» WHAT IS EXPECTED: Reproduce nothing beyond the line containing "So far, we have". From the first line of the data below down to it, copy each line exactly, without the pictures.
BEGIN PROVIDED RECORDS
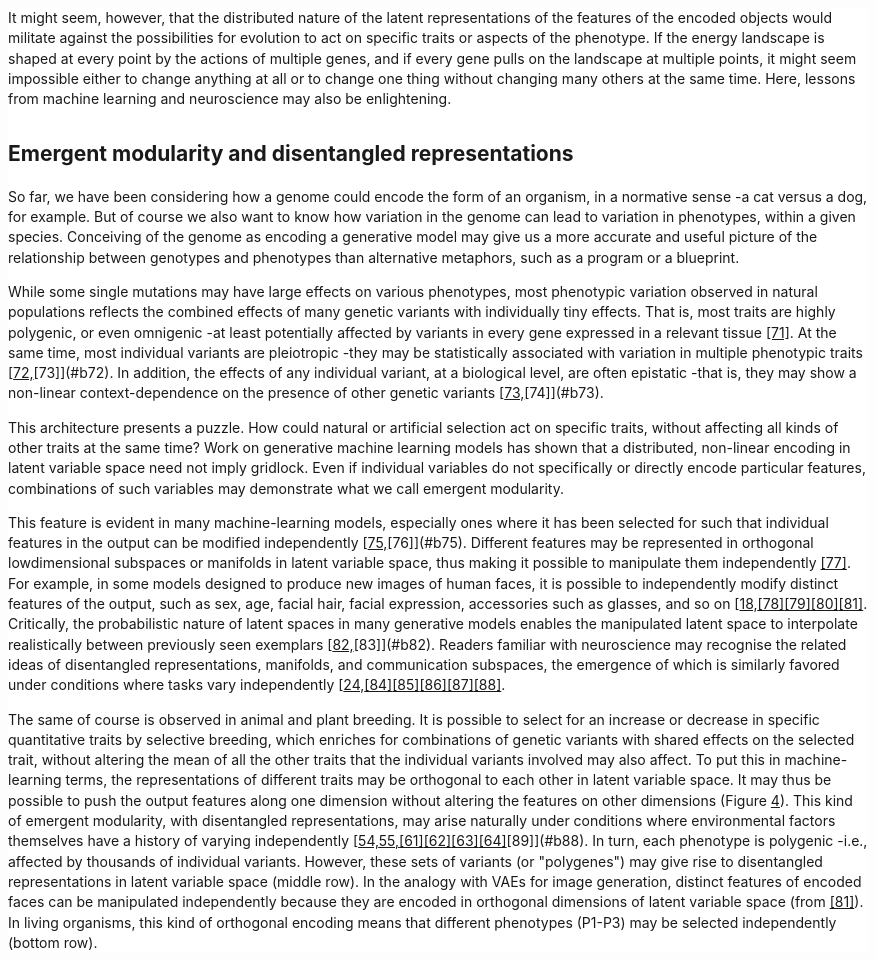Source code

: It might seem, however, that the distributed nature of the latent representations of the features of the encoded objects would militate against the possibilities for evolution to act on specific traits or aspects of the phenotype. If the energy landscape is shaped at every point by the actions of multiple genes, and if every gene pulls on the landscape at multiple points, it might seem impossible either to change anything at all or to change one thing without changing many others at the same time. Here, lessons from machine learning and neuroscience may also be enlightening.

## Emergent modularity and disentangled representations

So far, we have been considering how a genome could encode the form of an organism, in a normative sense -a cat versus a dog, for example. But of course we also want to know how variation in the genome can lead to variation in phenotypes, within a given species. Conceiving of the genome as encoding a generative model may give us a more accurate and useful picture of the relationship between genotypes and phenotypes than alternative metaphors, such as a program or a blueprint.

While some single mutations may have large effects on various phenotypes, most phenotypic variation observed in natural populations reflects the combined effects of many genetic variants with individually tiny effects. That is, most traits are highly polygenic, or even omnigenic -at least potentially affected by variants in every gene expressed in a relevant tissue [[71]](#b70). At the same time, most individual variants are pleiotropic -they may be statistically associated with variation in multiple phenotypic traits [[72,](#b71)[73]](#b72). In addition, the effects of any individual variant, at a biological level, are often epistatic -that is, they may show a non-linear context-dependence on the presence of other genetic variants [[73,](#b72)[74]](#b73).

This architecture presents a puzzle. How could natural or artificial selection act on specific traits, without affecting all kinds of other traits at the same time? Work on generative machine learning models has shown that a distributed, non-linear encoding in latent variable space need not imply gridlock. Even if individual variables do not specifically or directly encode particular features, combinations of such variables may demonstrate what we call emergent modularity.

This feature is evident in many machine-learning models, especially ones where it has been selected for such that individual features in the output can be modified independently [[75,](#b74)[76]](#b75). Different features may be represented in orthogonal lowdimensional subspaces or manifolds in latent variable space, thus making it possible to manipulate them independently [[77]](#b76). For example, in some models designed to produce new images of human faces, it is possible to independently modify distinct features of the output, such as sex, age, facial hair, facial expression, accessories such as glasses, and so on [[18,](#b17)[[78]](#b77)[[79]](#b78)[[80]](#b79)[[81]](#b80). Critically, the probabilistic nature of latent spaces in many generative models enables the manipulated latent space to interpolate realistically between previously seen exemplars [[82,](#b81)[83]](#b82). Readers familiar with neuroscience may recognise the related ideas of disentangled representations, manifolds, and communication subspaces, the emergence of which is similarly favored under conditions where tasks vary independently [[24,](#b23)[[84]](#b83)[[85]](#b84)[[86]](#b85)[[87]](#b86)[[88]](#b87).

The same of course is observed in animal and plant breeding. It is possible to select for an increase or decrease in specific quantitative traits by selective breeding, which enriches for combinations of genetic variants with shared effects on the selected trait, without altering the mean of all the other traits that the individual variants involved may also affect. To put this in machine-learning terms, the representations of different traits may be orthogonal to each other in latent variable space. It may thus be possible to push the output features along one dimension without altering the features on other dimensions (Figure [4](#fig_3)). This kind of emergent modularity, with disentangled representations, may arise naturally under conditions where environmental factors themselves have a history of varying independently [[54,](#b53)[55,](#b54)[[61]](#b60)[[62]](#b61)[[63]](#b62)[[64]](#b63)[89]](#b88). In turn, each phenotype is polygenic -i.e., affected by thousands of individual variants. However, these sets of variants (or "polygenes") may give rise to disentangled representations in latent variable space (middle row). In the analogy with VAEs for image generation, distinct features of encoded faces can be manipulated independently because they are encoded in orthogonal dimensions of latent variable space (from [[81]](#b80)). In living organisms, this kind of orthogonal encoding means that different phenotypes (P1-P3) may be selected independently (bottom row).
END PROVIDED RECORDS
» OUTPUT BELOW:
Source code

: It might seem, however, that the distributed nature of the latent representations of the features of the encoded objects would militate against the possibilities for evolution to act on specific traits or aspects of the phenotype. If the energy landscape is shaped at every point by the actions of multiple genes, and if every gene pulls on the landscape at multiple points, it might seem impossible either to change anything at all or to change one thing without changing many others at the same time. Here, lessons from machine learning and neuroscience may also be enlightening.

## Emergent modularity and disentangled representations

So far, we have been considering how a genome could encode the form of an organism, in a normative sense -a cat versus a dog, for example. But of course we also want to know how variation in the genome can lead to variation in phenotypes, within a given species. Conceiving of the genome as encoding a generative model may give us a more accurate and useful picture of the relationship between genotypes and phenotypes than alternative metaphors, such as a program or a blueprint.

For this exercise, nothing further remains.